Halperin, Liora R. Babel in Zion. Jews, Nationalism, and Language Diversity in Palestine, 1920-1948. New Haven: Yale University Press, 2014.
The promotion and vernacularization of Hebrew, traditionally a language of Jewish liturgy and study, was a central accomplishment of the Zionist movement in Palestine in the years following World War I. Viewing twentieth-century history through the lens of language, author Liora Halperin questions the accepted scholarly narrative of a Zionist move away from multilingualism, demonstrating how Jews in Palestine remained connected linguistically by both preference and necessity to a world outside the boundaries of the pro-Hebrew community even as it promoted Hebrew and achieved that language’s dominance. The story of language encounters in Jewish Palestine is a fascinating tale of shifting power relationships, both locally and globally. Halperin’s absorbing study explores how a young national community was compelled to modify the dictates of Hebrew exclusivity as it negotiated its relationships with its Jewish population, Palestinian Arabs, the British, and others outside the margins of the national project and ultimately came to terms with the limitations of its hegemony in an interconnected world.

◆ ◆ ◆ ◆ ◆ ◆ ◆

STATED EXERCISE 1: Translate this sentence from the description of the book about Hebrew and language diversity in Palestine into Spanish: "The story of language encounters in Jewish Palestine is a fascinating tale of shifting power relationships, both locally and globally."

GIVEN RECORDS:
◆ ◆ ◆ ◆ ◆ ◆ ◆

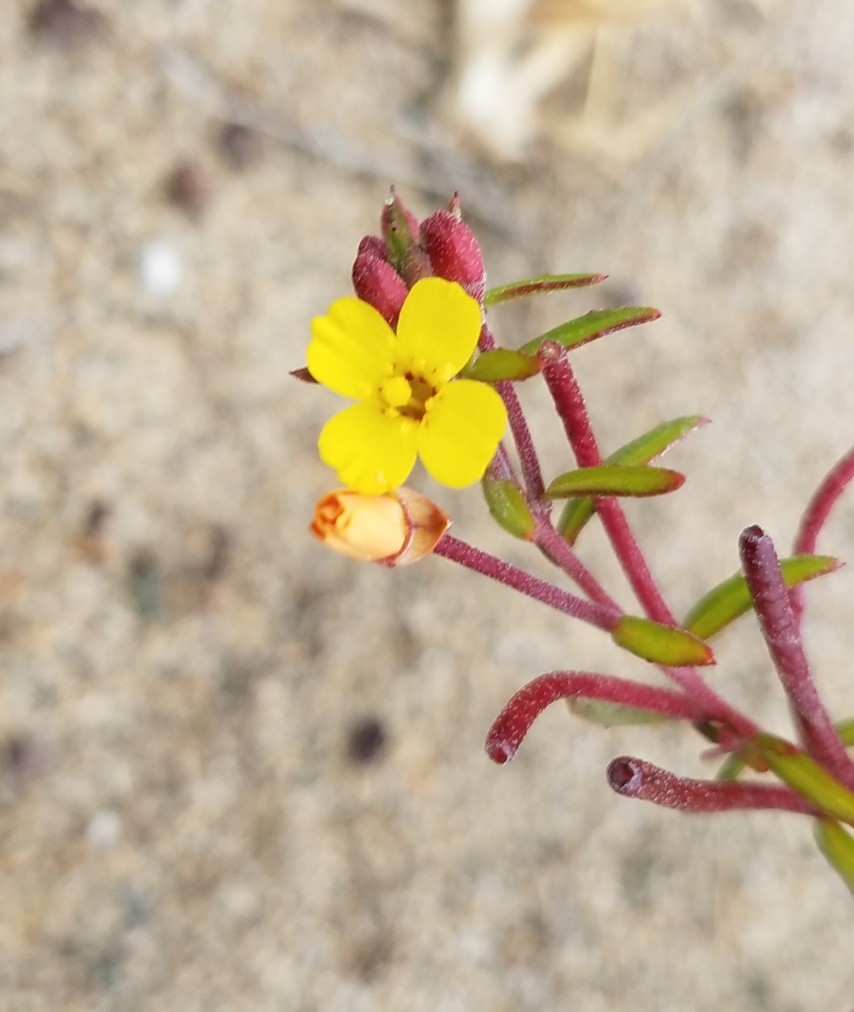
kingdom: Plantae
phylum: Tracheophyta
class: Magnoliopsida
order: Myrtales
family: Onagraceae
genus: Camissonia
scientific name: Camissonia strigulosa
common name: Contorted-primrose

◆ ◆ ◆ ◆ ◆ ◆ ◆

STATED EXERCISE 2: Repeat the listing above line for line, leaving out the picture.

FULL OUTPUT 1: La historia de los encuentros lingüísticos en la Palestina judía es un relato fascinante de relaciones de poder cambiantes, tanto a nivel local como global.

FULL OUTPUT 2:
kingdom: Plantae
phylum: Tracheophyta
class: Magnoliopsida
order: Myrtales
family: Onagraceae
genus: Camissonia
scientific name: Camissonia strigulosa
common name: Contorted-primrose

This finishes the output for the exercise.